Smallholder and Agri-SME Finance and Investment Network Fosters Collaboration in Agricultural Finance

About a year ago, at the end of a major international conference on Investing in Inclusive Rural Transformation: Innovative Approaches to Financing, International Fund for Agricultural Development (IFAD) took on the challenge of incubating a new network of institutions with a shared interest in bridging the gap in access to finance by small and medium-scale agro-enterprises. This commitment came from a shared belief among prospective network partners in the critical role that these enterprises — from smallholder farmers to small and medium-sized enterprises working all along the agriculture value chain — play in investing in food systems and rural economies worldwide as well as the major role that these in turn play in realizing the 2030 Agenda.
The Smallholder and Agri-SME Finance and Investment Network (SAFIN) has since taken shape as an inclusive partnership of actors operating in different parts of the ecosystem for agri-food and rural SME investment with a focus on access to finance and complementary services.
Supported by a small team housed at IFAD, thirty institutions from the private, public and philanthropic sectors have come together in the course of the past several months to define a joint agenda that touches on all key parts of the ecosystem. For the pilot phase of SAFIN, running to the end of 2020, this agenda will focus on five works treams (see below). In each of these, the network provides partners with a pre-competitive space to align their efforts and to scale up and multiply their positive impact through learning, peer support, frank and open dialogue, and the identification of opportunities for coordinated action on the ground.

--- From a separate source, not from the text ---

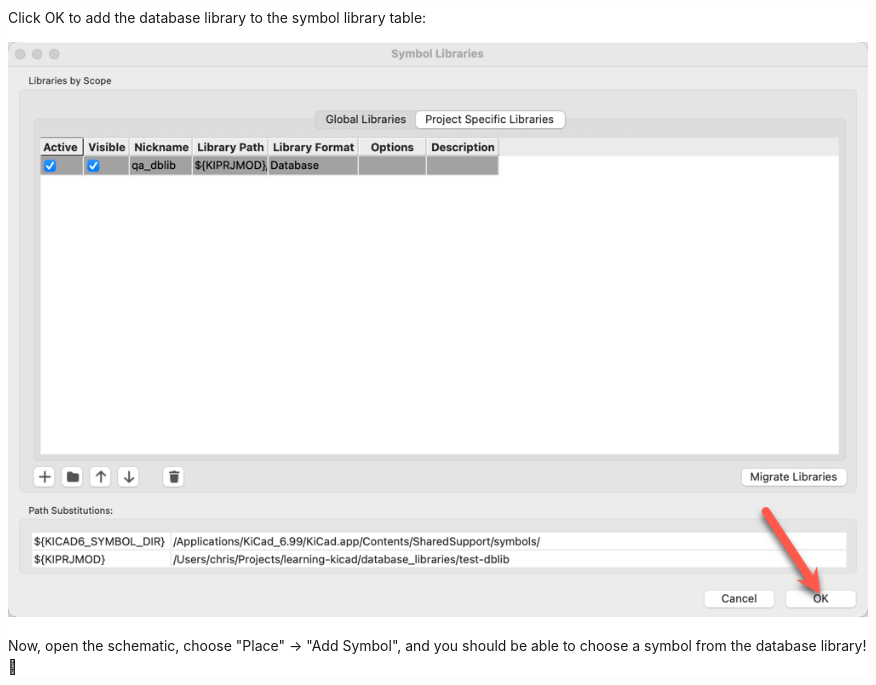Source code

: Click OK to add the database library to the symbol library table:

![add_db_lib_to_sym_lib_table](images/add_db_lib_to_sym_lib_table.png)

Now, open the schematic, choose "Place" → "Add Symbol", and you should be able to choose a symbol from the database library! 🥳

In the coming months, most of the focus has been on refining and piloting the use of an innovative "investment prospectus framework" (IPF) in four pilot countries in the Caribbean and sub-Saharan Africa. The IPF is a country-level diagnostic of investment and financing gaps and opportunities for agri-food and rural SMEs, mapped against each other and against SAFIN partners' activities in selected countries. It aims to inform the work of partners to focus on key strategic gaps and levers of change for ecosystem impact in countries where major opportunities for agri-SME investment are not being captured because of lack of well-functioning financial ecosystems. The first pilot of the framework is being led by the International Trade Centre in the coconut value chain in Jamaica as part of their broader Alliances for Action framework (A4A). Other IPF pilot countries include Dominican Republic, Uganda and Nigeria. India, Ghana, Colombia and Vietnam may also be the object of pilots in the coming months.
Under the innovation work stream, partners are focusing on their key learning needs and areas of most promising innovation in business models for the delivery of technical assistance to agri-SMEs. A series of webinars are planned for 2018 followed by a two-day workshop in early October in Rome.
Finally, the network is engaged to collaborate closely with the OECD on a deep dive into the application of good practices for blended finance in the space of agri-SME finance as a contribution to ongoing dialogue among the main bilateral donors, international financial institutions and the UN system Financing for Development process on how to best mobilize private finance for the realization of the 2030 Agenda.